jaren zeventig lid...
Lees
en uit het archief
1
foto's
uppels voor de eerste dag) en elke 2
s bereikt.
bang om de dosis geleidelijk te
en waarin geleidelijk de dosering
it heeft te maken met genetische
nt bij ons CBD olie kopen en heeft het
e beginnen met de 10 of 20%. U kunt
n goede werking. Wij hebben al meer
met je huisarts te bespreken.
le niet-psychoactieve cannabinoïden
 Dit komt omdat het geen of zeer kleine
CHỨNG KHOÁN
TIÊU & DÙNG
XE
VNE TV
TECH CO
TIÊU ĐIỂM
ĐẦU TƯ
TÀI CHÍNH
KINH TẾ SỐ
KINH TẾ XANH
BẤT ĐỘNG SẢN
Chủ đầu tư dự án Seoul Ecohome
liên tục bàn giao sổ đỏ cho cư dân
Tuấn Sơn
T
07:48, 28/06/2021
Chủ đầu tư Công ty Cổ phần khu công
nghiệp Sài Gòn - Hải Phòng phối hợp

--

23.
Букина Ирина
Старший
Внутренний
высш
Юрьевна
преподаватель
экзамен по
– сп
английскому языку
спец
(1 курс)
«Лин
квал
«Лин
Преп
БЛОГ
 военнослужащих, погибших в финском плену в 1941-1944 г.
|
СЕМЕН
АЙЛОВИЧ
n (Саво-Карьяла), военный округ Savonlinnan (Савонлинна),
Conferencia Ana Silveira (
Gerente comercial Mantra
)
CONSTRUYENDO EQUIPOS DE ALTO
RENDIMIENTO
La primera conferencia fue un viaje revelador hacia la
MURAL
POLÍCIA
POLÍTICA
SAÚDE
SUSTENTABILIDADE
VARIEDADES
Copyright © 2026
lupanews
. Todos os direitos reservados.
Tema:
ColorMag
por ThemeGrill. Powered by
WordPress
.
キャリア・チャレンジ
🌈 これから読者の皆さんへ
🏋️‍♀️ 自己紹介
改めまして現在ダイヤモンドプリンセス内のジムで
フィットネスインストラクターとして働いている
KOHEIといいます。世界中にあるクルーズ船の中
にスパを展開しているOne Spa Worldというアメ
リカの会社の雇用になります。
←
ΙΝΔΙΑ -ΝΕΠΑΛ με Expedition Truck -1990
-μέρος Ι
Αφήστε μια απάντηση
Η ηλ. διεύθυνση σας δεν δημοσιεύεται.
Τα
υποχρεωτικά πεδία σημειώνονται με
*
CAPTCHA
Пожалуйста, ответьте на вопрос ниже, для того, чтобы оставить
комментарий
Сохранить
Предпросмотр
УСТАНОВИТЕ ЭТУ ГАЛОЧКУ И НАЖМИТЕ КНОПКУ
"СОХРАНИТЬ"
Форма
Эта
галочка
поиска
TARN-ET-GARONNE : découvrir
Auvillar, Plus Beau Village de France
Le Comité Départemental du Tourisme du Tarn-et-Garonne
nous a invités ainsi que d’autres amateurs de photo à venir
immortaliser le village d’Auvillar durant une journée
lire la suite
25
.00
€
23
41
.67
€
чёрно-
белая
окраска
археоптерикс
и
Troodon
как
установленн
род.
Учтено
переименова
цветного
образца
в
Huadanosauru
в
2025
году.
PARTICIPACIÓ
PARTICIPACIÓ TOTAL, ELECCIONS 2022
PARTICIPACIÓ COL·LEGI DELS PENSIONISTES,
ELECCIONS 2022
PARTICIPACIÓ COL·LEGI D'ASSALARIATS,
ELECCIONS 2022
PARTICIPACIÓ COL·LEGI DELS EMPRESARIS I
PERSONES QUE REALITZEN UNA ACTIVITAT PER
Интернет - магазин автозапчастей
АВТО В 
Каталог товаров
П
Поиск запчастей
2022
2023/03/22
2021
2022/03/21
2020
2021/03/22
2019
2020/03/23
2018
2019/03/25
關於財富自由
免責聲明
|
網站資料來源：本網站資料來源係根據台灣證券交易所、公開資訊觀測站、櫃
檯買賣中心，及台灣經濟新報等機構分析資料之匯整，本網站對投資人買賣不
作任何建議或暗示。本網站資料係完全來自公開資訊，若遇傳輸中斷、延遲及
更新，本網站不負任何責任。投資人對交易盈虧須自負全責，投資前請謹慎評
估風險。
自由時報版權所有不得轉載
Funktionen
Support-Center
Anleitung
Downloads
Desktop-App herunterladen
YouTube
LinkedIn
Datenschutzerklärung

Task statement
Work out how many lines of the listing above include the word "PARTICIPACIÓ". Reply with nothing but the count.

Answer space
5